Revision as of 19:58, 7 November 2014

The [[stratum[[ overlay protocol was extended to support pooled mining as a replacement for obsolete getwork protocol in late 2012. The mining service specification was initially announced via Slush's pool's website[1]. Shortly thereafter, alternative "cheat sheet" style documentation was provided by BTCGuild[2]. As the extension lacks a formal BIP describing an official standard, it has further developed only by discussion and implementation[3].

Protocol

Overview

See also: Original example on slush's pool site


Methods (client to server)

mining.authorize

mining.authorize("username"[, "password"])

The result from an authorize request is usually true (successful), or false. The password may be omitted if the server does not require passwords.

mining.get_transactions

mining.get_transactions("job id")

Server should send back an array with a hexdump of each transaction in the block specified for the given job id.

mining.submit

mining.submit("username", "job id", "ExtraNonce2", "nTime", "nOnce")

Miners submit shares using the method "mining.submit". Client submissions contain:

  1. Worker Name.
  2. Job ID.
  3. ExtraNonce2.
  4. nTime.
  5. nOnce.

Server response is result: true for accepted, false for rejected (or you may get an error with more details).

mining.subscribe

mining.subscribe("user agent/version"[, "extranonce1"])

The optional second parameter specifies an extranonce1 the client wishes to resume working with (possibly due to a dropped connection). If provided, a server MAY (at its option) issue the connection the same extranonce1.

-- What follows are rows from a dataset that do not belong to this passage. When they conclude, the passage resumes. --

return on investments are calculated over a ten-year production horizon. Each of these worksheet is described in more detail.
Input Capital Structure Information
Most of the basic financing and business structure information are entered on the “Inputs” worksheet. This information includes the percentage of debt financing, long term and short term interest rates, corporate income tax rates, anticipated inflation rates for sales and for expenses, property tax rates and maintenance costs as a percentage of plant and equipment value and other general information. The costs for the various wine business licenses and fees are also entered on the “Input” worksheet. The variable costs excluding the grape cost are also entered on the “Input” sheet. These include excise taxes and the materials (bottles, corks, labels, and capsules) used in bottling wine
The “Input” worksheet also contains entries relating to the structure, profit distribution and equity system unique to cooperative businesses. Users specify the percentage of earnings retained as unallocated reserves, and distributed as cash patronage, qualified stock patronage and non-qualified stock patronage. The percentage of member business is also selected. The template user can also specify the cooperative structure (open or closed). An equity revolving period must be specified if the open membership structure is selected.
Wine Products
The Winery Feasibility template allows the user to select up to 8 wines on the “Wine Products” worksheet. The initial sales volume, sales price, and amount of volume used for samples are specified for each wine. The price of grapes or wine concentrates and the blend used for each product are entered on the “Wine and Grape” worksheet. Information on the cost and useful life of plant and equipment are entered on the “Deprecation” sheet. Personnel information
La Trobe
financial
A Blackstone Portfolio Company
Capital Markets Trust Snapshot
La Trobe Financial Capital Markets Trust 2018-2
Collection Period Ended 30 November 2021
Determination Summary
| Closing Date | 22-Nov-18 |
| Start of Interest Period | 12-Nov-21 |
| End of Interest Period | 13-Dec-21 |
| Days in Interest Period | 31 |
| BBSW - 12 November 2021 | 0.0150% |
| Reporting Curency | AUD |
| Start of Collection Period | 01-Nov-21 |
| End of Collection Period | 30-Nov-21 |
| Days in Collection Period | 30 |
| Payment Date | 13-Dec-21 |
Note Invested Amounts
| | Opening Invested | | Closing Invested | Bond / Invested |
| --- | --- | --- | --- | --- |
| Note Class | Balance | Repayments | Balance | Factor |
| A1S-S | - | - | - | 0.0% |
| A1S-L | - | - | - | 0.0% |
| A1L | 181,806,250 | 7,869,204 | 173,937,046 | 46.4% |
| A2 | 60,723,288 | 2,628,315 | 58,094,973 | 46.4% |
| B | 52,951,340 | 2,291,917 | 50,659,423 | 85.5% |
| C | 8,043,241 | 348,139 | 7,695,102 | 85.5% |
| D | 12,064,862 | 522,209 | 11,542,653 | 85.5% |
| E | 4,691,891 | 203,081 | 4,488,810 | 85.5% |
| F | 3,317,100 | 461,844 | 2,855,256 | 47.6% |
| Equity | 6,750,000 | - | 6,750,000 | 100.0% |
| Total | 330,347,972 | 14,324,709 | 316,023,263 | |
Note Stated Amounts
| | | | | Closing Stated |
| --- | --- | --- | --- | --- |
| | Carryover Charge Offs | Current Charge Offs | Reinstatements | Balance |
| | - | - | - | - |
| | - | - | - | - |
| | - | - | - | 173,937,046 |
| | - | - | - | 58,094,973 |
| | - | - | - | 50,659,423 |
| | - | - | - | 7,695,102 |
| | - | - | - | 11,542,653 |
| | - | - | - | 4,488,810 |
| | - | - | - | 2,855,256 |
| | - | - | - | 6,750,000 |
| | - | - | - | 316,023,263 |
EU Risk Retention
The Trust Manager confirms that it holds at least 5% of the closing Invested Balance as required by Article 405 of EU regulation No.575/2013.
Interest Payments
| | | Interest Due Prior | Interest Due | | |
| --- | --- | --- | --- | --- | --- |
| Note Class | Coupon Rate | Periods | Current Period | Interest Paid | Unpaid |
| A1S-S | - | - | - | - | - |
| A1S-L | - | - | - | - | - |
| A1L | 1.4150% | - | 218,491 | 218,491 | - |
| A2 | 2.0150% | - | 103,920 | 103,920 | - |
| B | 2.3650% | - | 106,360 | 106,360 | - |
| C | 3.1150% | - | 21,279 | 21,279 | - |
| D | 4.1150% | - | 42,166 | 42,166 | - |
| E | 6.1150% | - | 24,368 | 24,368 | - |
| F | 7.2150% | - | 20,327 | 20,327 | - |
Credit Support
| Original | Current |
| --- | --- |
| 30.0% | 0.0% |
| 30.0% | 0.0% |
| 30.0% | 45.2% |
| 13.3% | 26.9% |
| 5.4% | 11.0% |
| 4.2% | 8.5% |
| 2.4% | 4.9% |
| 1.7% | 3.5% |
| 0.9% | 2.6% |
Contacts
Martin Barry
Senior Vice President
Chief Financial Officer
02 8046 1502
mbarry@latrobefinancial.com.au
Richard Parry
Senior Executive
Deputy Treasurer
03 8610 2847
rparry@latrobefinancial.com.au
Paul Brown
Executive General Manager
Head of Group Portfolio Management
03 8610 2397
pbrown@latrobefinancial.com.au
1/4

The client receives a result:

[[["mining.set_difficulty", "subscription id 1"], ["mining.notify", "subscription id 2"]], "extranonce1", extranonce2_size]

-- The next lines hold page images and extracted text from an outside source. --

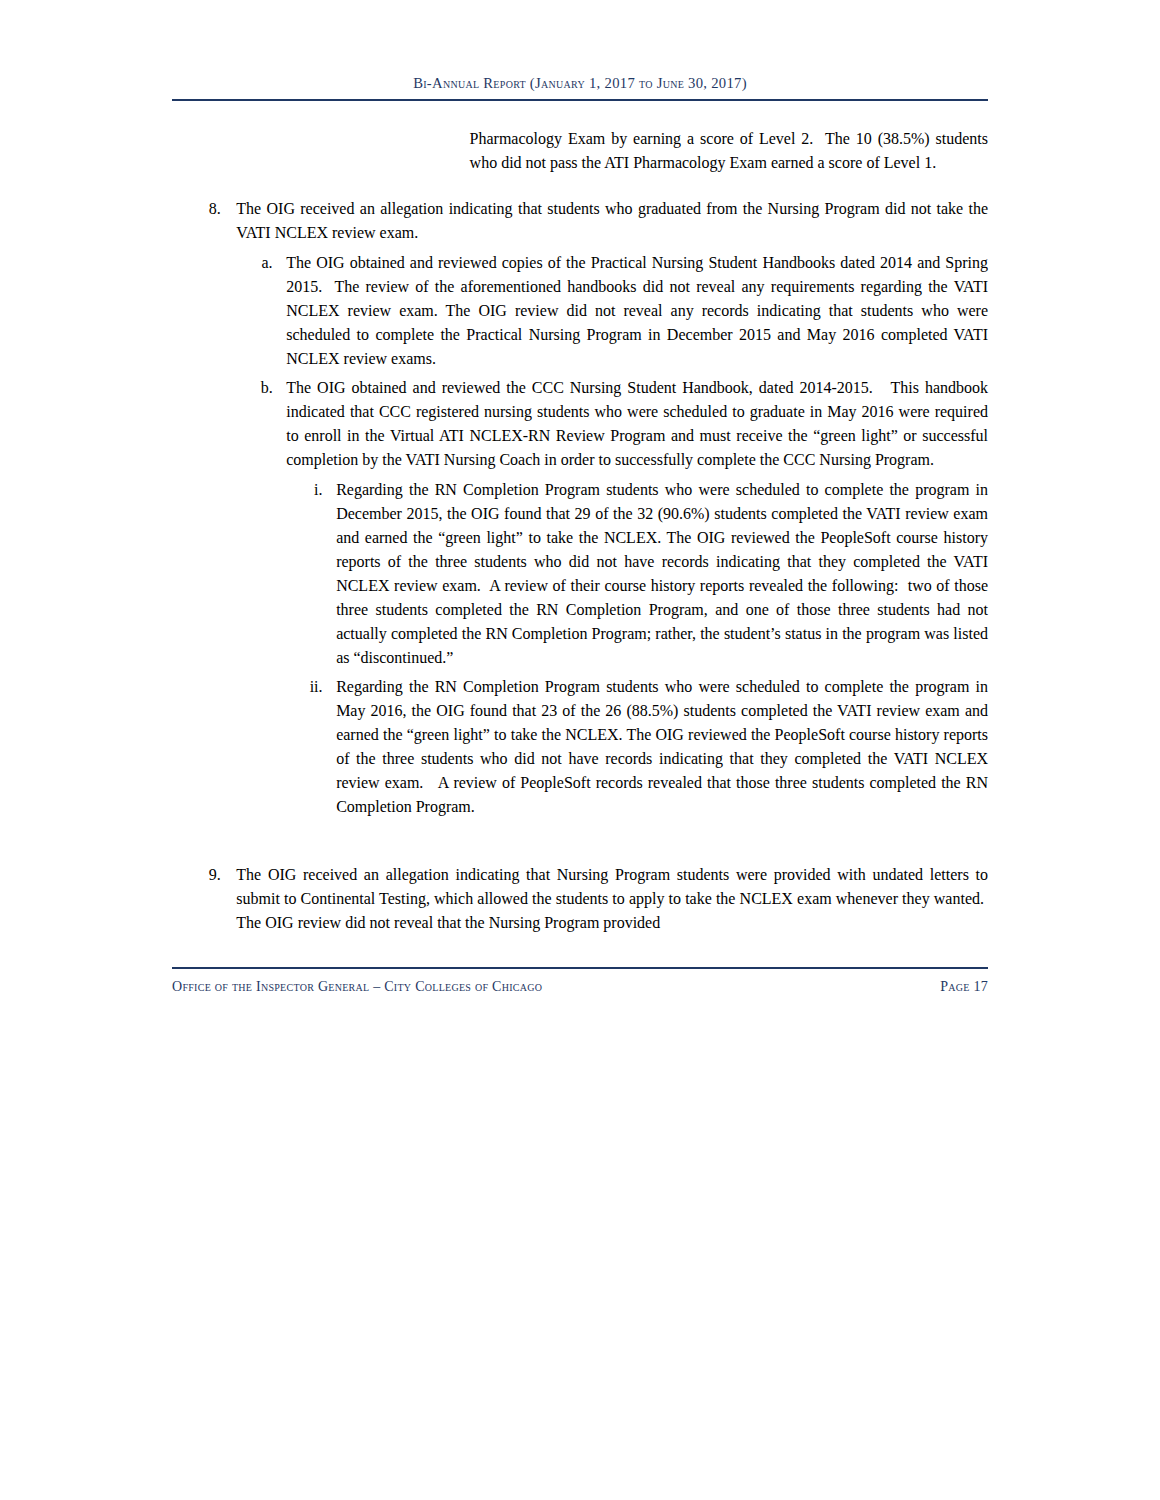Bi-Annual Report (January 1, 2017 to June 30, 2017)
Pharmacology Exam by earning a score of Level 2. The 10 (38.5%) students who did not pass the ATI Pharmacology Exam earned a score of Level 1.
The OIG received an allegation indicating that students who graduated from the Nursing Program did not take the VATI NCLEX review exam.
The OIG obtained and reviewed copies of the Practical Nursing Student Handbooks dated 2014 and Spring 2015. The review of the aforementioned handbooks did not reveal any requirements regarding the VATI NCLEX review exam. The OIG review did not reveal any records indicating that students who were scheduled to complete the Practical Nursing Program in December 2015 and May 2016 completed VATI NCLEX review exams.
The OIG obtained and reviewed the CCC Nursing Student Handbook, dated 2014-2015. This handbook indicated that CCC registered nursing students who were scheduled to graduate in May 2016 were required to enroll in the Virtual ATI NCLEX-RN Review Program and must receive the “green light” or successful completion by the VATI Nursing Coach in order to successfully complete the CCC Nursing Program.
Regarding the RN Completion Program students who were scheduled to complete the program in December 2015, the OIG found that 29 of the 32 (90.6%) students completed the VATI review exam and earned the “green light” to take the NCLEX. The OIG reviewed the PeopleSoft course history reports of the three students who did not have records indicating that they completed the VATI NCLEX review exam. A review of their course history reports revealed the following: two of those three students completed the RN Completion Program, and one of those three students had not actually completed the RN Completion Program; rather, the student’s status in the program was listed as “discontinued.”
Regarding the RN Completion Program students who were scheduled to complete the program in May 2016, the OIG found that 23 of the 26 (88.5%) students completed the VATI review exam and earned the “green light” to take the NCLEX. The OIG reviewed the PeopleSoft course history reports of the three students who did not have records indicating that they completed the VATI NCLEX review exam. A review of PeopleSoft records revealed that those three students completed the RN Completion Program.
The OIG received an allegation indicating that Nursing Program students were provided with undated letters to submit to Continental Testing, which allowed the students to apply to take the NCLEX exam whenever they wanted. The OIG review did not reveal that the Nursing Program provided
Office of the Inspector General – City Colleges of Chicago Page 17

The result contains three items:

  • Subscriptions. - An array of 2-item tuples, each with a subscription type and id.
  • ExtraNonce1. - Hex-encoded, per-connection unique string which will be used for creating generation transactions later.
  • ExtraNonce2_size. - The number of bytes that the miner users for its ExtraNonce2 counter.

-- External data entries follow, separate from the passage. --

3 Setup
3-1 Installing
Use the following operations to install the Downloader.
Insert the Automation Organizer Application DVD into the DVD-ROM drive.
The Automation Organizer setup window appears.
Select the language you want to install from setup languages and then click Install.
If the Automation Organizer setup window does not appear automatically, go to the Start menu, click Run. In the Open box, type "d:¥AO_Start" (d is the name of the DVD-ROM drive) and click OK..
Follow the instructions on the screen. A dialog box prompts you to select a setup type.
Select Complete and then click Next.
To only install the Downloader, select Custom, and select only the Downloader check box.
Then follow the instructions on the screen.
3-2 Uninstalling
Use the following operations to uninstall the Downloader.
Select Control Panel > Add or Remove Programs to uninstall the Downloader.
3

Methods (server to client)

mining.notify

mining.notify(...)

Fields in order:

  1. Job ID. This is included when miners submit a results so work can be matched with proper transactions.
  2. Hash of previous block. Used to build the header.
  3. Generation transaction (part 1). The miner inserts ExtraNonce1 and ExtraNonce2 after this section of the transaction data.
  4. Generation transaction (part 2). The miner appends this after the first part of the transaction data and the two ExtraNonce values.
  5. List of merkle branches. The generation transaction is hashed against the merkle branches to build the final merkle root.
  6. Bitcoin block version. Used in the block header.
  7. nBits. The encoded network difficulty. Used in the block header.
  8. nTime. The current time. nTime rolling should be supported, but should not increase faster than actual time.
  9. Clean Jobs. If true, miners should abort their current work and immediately use the new job. If false, they can still use the current job, but should move to the new one after exhausting the current nonce range.

mining.set_difficulty

mining.set_difficulty(difficulty)

The server can adjust the difficulty required for miner shares with the "mining.set_difficulty" method. The miner should begin enforcing the new difficulty on the next job received. Some pools may force a new job out when set_difficulty is sent, using clean_jobs to force the miner to begin using the new difficulty immediately.

Software support

Tables showing miner/server support for Stratum mining protocol:

Criticism

Closed development

The mining extensions have been criticised as having been developed behind closed doors without input from the wider development and mining community, resulting in various obvious problems that could have been addressed had it followed the standard BIP drafting process[4].

Displacing GBT

The mining extensions were announced after the community had spent months developing a mostly superior open standard protocol for mining (getblocktemplate)[5]. Because stratum's mining extensions launched backed by a major mining pool, GBT adoption suffered, and decentralised mining is often neglected while stratum is deployed.